New York Attorney General Eric Schneiderman won a major decision against developer Yair Levy, as a state Supreme Court judge upheld a 2011 decision that bans the developer from selling condos and co-ops statewide and requires him to pay $7.4 million for having raided the reserve fund at the Rector Square condominium.
Levy had sought to dismiss a June 2011 ruling by Judge Joan Lobis. Levy was found to have spent millions from the 304-unit Battery Park City condo conversion’s fund on personal and family expenses.
After Levy defaulted on the mortgage loan with Anglo Irish Bank, the senior lender filed to foreclose on the building, and sold the debt for $82 million to Related Cos., which agreed to replenish part of the building’s reserve fund and re-launch a new luxury condo building this fall under the name 225 Rector.
“In seeking to vacate or modify the judgment, respondents argue that they are entitled to a reduction in the judgment by the amount of any money that [Related] is required to deposit into the reserve fund,” Lobis wrote in the decision released today.
Schneiderman’s office responded by saying Levy’s motion was just an attempt offset a legally enforceable judgment by the court. In New York State, a percentage of every apartment sale must be placed into a reserve fund to pay for major repairs, such as a damaged roof or broken boiler. The reserve funds are held in an escrow account, and cannot be spent on other items by the developer or any other individuals.

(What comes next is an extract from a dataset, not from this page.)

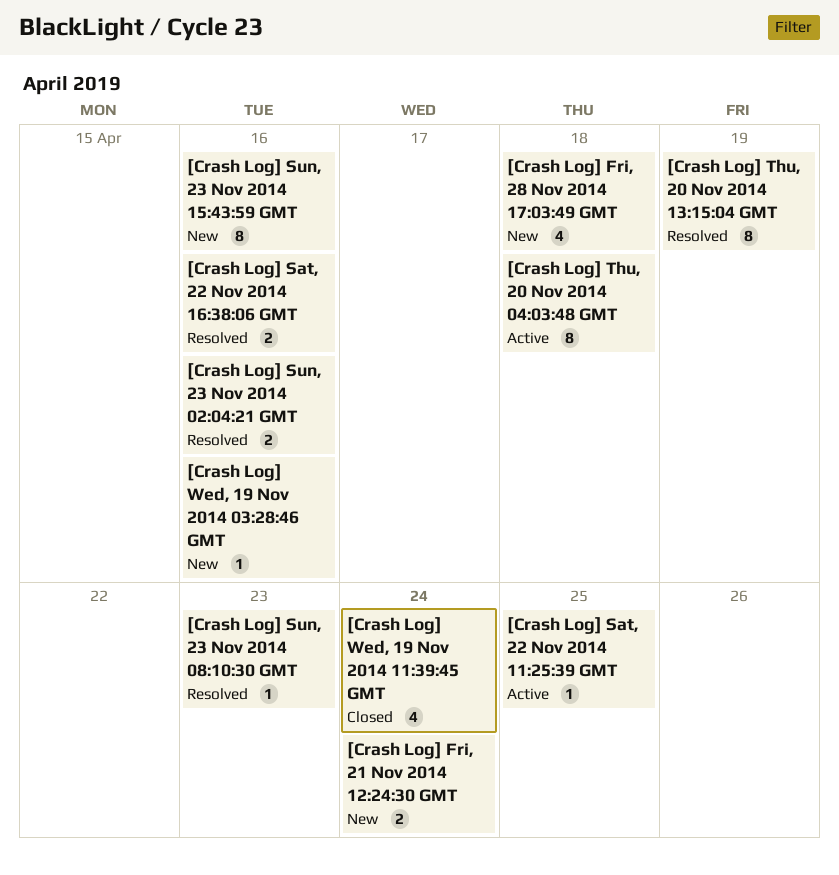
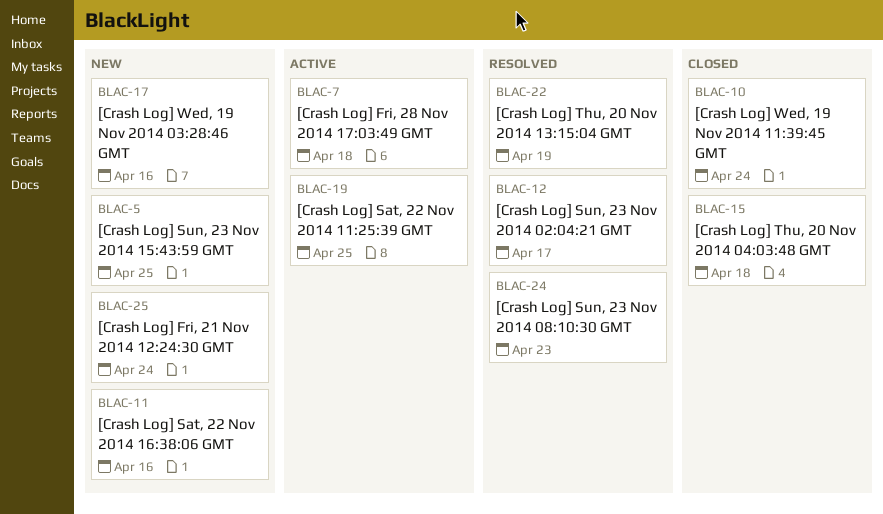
[Crash Log] Fri, 28 Nov 2014 17:03:49 GMT, status: New -> Active
[Crash Log] Sat, 22 Nov 2014 16:38:06 GMT, status: Resolved -> New
[Crash Log] Sun, 23 Nov 2014 02:04:21 GMT, due: Apr 16 -> Apr 17
[Crash Log] Sun, 23 Nov 2014 15:43:59 GMT, due: Apr 16 -> Apr 25
[Crash Log] Thu, 20 Nov 2014 04:03:48 GMT, status: Active -> Closed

“With today’s decision, Yair Levy is out of business,” Schneiderman said in a statement, “and tenants and homebuyers are more secure without this predator in the marketplace.”
Lawyers for the unit owners said they were pleased that the earlier decisions were upheld.
“The unit owners are pleased that the court reaffirmed its prior decision that a developer who raids the finances of a building and fails to comply with the terms he promises to the unit owners will be held fully accountable,” said Marc Held, a partner at Lazarowitz & Manganillo, which represents the unit owners.
Levy and others involved in the Rector Square conversion were hit with a $100 million fraud suit by the unit owners, who alleged the former rental building was developed using substandard materials, and that Levy sold numerous apartments to an Italian university as student housing and allowed an extended-stay hotel firm rent out apartments for transient guests.
Levy told The Real Deal that he was in meetings and could not immediately comment. Rex Whitehorn, an attorney for Levy, was in meetings and could not immediately comment.